In Search of Plot

I won’t bother reiterating my usual complaints about the love scene I’m writing. That’s been documented elsewhere in this blog. But once I do finish this scene, I have a slight problem.

I don’t know what happens next.

I’ve never been a big plotter. I’ve made considerable effort over the course of the last year to become more of one–a process which has worked to…well varying small degrees. I had some stuff in mind for this book that just hasn’t panned out. I was supposed to be framing the hero for the murders. Yeah, nobody’s going to believe that. If Kensie finds a bloody knife in Collin’s woodshop, she’s going to assume it’s a plant. And the reader already knows from the way he’s responded to the various murders that it couldn’t be him. So there’s one plot point out the window. There were some things I considered for the latter half of the book as points of conflict that simply don’t work anymore. So I need to come up with some new ones.

I’ve brought my hero and heroine together, and now I need to find a way to pull them apart or threaten them. Do I have any idea how to do this? No. This is always a problem for me–I’m a romantic at heart–sue me. When I get them together I have a hard time doing anything to screw that up. But romance aside, I really don’t know where the rest of my suspense plot is going either! At this point we have 3 bodies, a motive, a signature, and absolutely no suspects. I know there’s at least one other victim before the end. But I don’t have any idea how this book is going to end.

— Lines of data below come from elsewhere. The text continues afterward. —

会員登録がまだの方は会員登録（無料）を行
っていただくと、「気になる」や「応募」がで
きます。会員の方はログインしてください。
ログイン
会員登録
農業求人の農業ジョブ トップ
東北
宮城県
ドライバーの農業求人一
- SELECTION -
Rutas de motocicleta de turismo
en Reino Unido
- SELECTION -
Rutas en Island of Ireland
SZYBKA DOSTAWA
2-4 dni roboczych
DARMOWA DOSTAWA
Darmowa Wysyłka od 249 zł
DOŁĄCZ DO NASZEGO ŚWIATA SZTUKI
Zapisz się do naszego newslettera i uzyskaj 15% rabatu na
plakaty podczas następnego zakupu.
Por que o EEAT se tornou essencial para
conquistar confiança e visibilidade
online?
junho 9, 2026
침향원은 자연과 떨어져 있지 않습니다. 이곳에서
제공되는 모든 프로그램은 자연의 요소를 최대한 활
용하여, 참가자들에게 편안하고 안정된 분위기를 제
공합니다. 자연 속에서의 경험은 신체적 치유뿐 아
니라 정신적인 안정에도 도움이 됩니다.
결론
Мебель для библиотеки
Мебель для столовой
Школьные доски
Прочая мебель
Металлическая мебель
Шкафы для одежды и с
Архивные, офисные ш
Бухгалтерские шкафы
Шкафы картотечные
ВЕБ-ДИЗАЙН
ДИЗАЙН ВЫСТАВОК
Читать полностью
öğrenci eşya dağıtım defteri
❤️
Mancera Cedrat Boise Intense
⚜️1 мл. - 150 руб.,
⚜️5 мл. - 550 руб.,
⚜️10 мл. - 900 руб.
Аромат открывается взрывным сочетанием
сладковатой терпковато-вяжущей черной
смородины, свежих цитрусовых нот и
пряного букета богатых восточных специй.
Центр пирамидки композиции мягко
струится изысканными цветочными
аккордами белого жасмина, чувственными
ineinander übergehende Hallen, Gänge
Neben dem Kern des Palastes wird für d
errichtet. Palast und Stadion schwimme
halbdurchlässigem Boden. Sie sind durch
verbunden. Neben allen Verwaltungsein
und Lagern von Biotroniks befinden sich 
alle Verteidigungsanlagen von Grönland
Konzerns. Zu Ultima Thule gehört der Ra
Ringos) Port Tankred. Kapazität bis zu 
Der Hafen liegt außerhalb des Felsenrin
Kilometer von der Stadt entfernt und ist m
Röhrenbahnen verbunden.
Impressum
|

This is not a good place to be halfway through the Sweat. I’m already behind on words. I had thought to catch up while on vacation this week, but it looks like I’m going to be mainly doing some thinking instead (and hammering out that love scene to give it the proper import).

I don’t want to fall into the trap of cliché. I know I have done that in several places thus far–particularly with language, and that hasn’t bothered me too much up to to this point. I know this isn’t the final draft. The whole point of this exercise is to finish the story. It can be refined later. I know that if I fall victim to the temptation of trying to find exactly the right word or phrase or metaphor that I’ll take another nine years to finish this thing, and that’s just not acceptable. I have other stories to tell and I’ve got to produce in order to eventually publish. But whatever I’m willing to accept in clichéed language for the short term, I’m not willing to accept in plot. Language can be fixed later. But I need to have a strong foundation and an original plot to build on.

I think maybe I’ve gotten a little body happy. Don’t know what comes next? Throw out another dead body!

I need to take the time to outline what I have thus far and start looking at it in an overall story arc. Bleh. I hate that. Necessary evil though. And more appealing than the discussion boards I need to grade for class.

Pot’s out of town the rest of this week, so I’ll be on my own for brainstorming. She’s probably relieved. I feel like I’ve been kind of needy lately on the crit partner front, and that’s hardly been fair to her. She’s got her own plot issues to work out, and I’ve not been as helpful with that as I should be. So maybe I should just take some time off, read my homicide investigation textbooks and see what comes together. I don’t want to just cobble something together out of half-baked ideas.

Hubby and I are off to figure out what to do for the day.

One thought on “In Search of Plot

  1. Hmm. Best advice that I can offer is probably something you’ve heard before (and since I don’t know your project that well, vague). Take your main character, chase him up a tree, and throw rocks at him. If accusing him for murder doesn’t work, find a way that it will still be very, very bad for him, either with the investigation or something he really needed from said dead guy. Or possibly the next most logical suspect. Forget language and ‘quality’– you’ll rewrite the entire thing over a few more times anyway, so don’t bother with them. Get the form down first.